Steve McConkey’s latest defense: “So I lied, fuck you, here’s more”

Steve discovered my post about him and his 4 WINDS “colleagues” within minutes of its appearance online last Friday and quickly revived a Twitter account with 3 followers he started in November at the same time he was threatening to disclose the secret that I have been quite an asshole at times if I didn’t delete posts indicating that Steve is lying, malicious, crazy, incompetent, and most of all a laughingstock 100 percent of the time, and really has no other possible path in life but that of the obnoxious bumblefuck posing as a representative of an imaginary capering celestial clown.

He didn’t address a single thing I wrote in the post, of course; lying and malicious imbeciles like him never do. He just wanted to punish me for saying these things, and decided to give me what for, starting by posting this. The tweet he quoted is from last year and I had since iced my account, so it took me a moment to remember what it was about, even though it obviously didn’t suggest what Steve thought it did. I’m not sure whether he intentionally ignored the tweet before that or whether he just can’t understand simple, if unclever, metaphors.

At any rate, Steve then offered a number of ideas that are obviously discordant with reality, including his insistence that he himself occupies reality; the best of these was perhaps that I’m so homeless that I’m about to be kicked out of even that community. He didn’t actually use the font below or say all of these things without interruption; I was careful to provoke him into being extra-florid. What seemed to piss him off the most was my electronic pay stubs. These loopy idiots have no comprehension of the fact that it doesn’t take all day to write shit about them and that people with modest communication skills and a little resourcefulness can do a lot better than someone with an uncertain number of chromosomes banging away in pidgin English about faggots and atheists on a 14-year-old laptop his kids got him for Christmas during the Bush 43 administration.

The weird thing about his comments about my running is that I am the first person to admit that I was never a very good runner and never expected to be. Maybe that makes people who sucked far worse feel bad, especially when pathological insecurity prompts their every decision and move.

Many of Steve’s misapprehensions are the result of ideas provided to him by Kim Duclos, who, though no stable genius in her own right and relegated to unfurling ever-more-violent fantasies on Reddit about transients and everyone else in Boulder, knew that she was lying or at best hoping to be right about some aspect of my personal misfortunes, and basically threw Steve to the wolves knowing how I would react to these lies. (One thing otherwise brain-dead people like Kim are often adept at is finding folks less mentally competent than themselves and manipulating them into doing things even more misguided than usual. Well played, cunt!)

These people exemplify why the U.S. not only should never adopt a universal healthcare model, but should also dissolve its existing social welfare programs, including the Veterans Administration. “Medicare for None” has a hopeful ring to it. The U.S. probably doesn’t even have one hundred people worth keeping alive, including you, me, and everyone in any way related to the both of us. Coronavirus is a dingleberry dislodged from God’s badly battered anus by the the Chinese, and because God was on the verge of successfully autofellating himself for the first time when the outbreak began, he plans to continue expanding the Chinese model of governance (open heartlessness toward its own people) throughout the world. Any why not? When you get old, sick or both, that’s just biology, via God, telling you that you ether lost the roll of the genetic dice or that you chose the wrong social stratum at birth, and that your time is simply up as result, or will be after you experience weeks or months of optional agony in the form of pointless medical treatments.
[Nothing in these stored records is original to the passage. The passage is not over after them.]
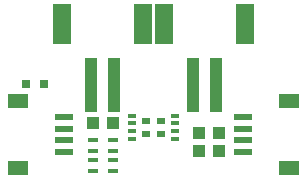
<source format=gbr>
G04 EAGLE Gerber RS-274X export*
G75*
%MOMM*%
%FSLAX34Y34*%
%LPD*%
%INSolderpaste Top*%
%IPPOS*%
%AMOC8*
5,1,8,0,0,1.08239X$1,22.5*%
G01*
%ADD10R,1.075000X1.000000*%
%ADD11R,0.900000X0.450000*%
%ADD12R,1.550000X0.600000*%
%ADD13R,1.800000X1.200000*%
%ADD14R,0.800000X0.800000*%
%ADD15R,0.700000X0.350000*%
%ADD16R,0.800000X0.600000*%
%ADD17R,1.000000X4.600000*%
%ADD18R,1.600000X3.400000*%


D10*
X92320Y99060D03*
X75320Y99060D03*
D11*
X75320Y58120D03*
X92320Y58120D03*
X75320Y67120D03*
X75320Y75120D03*
X75320Y84120D03*
X92320Y84120D03*
X92320Y67120D03*
X92320Y75120D03*
D12*
X202825Y83900D03*
X202825Y93900D03*
X202825Y73900D03*
X202825Y103900D03*
D13*
X241825Y60900D03*
X241825Y116900D03*
D12*
X51175Y93900D03*
X51175Y83900D03*
X51175Y103900D03*
X51175Y73900D03*
D13*
X12175Y116900D03*
X12175Y60900D03*
D14*
X34170Y132080D03*
X19170Y132080D03*
D15*
X109000Y105000D03*
X109000Y98500D03*
X109000Y92000D03*
X109000Y85500D03*
X145000Y85500D03*
X145000Y92000D03*
X145000Y98500D03*
X145000Y105000D03*
D16*
X121000Y100250D03*
X133000Y100250D03*
X133000Y89250D03*
X121000Y89250D03*
D17*
X160180Y130640D03*
X180180Y130640D03*
D18*
X136180Y182640D03*
X204180Y182640D03*
D17*
X73820Y130640D03*
X93820Y130640D03*
D18*
X49820Y182640D03*
X117820Y182640D03*
D10*
X165490Y90170D03*
X182490Y90170D03*
X165490Y74930D03*
X182490Y74930D03*
M02*

</source>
Anyway, Steve says he’s not going to read the truth about himself anymore, which is a shame because it’s not going to stop accumulating.

Of course, he immediately started talking about the proper ways for Christians to name-call and claimed that violence was always an option. He has no plans to stop doing anything; he’s not capable of that, as he would rather be humiliated than ignored altogether.

For my part, I am most likely going to keep subjecting Steve to the same things he’s put other people through, most often when I sink into foul moods and need a justifiable target. If Steve could, he would ensure that I really was homeless and had no income and was a HIV-ravaged homo on top of that. Also, Evangelicals as a rule are just thoroughly gross people in every way whose feelings are irrelevant;  I find it easy to malign them on that basis, so he gets what he gets. Also, now that the walking miscarriages of hillbilly America have clambered online to explain the world to their betters in their dilapidated terms, and have been joined in systematic lying about basic biology by a nontrivial number unapologetic man-hating opinion writers on the left, it’s time to acknowledge that the United States would be better off as a 3,000-mile-wide toxic mass grave than it is with this many living vermin in it.

The only thing I really wonder these days when I consider my laissez-faire attitude toward my own life — fine at the moment, but clearly not worth defending from illnesses or any challenge of substance– is whether people who feel this way early in life are more inclined to remain childless by constitution, or whether being childless just makes it easier to not give a shit about what a bunch of awful fuckmonkeys we all are. Most parents I know are good parents, but the ones who aren’t have proven more than capable of generating sufficient entropy to render the superstructure worthless, and hopefully we all die soon so I can grumble about those of you who lament the unlamentable.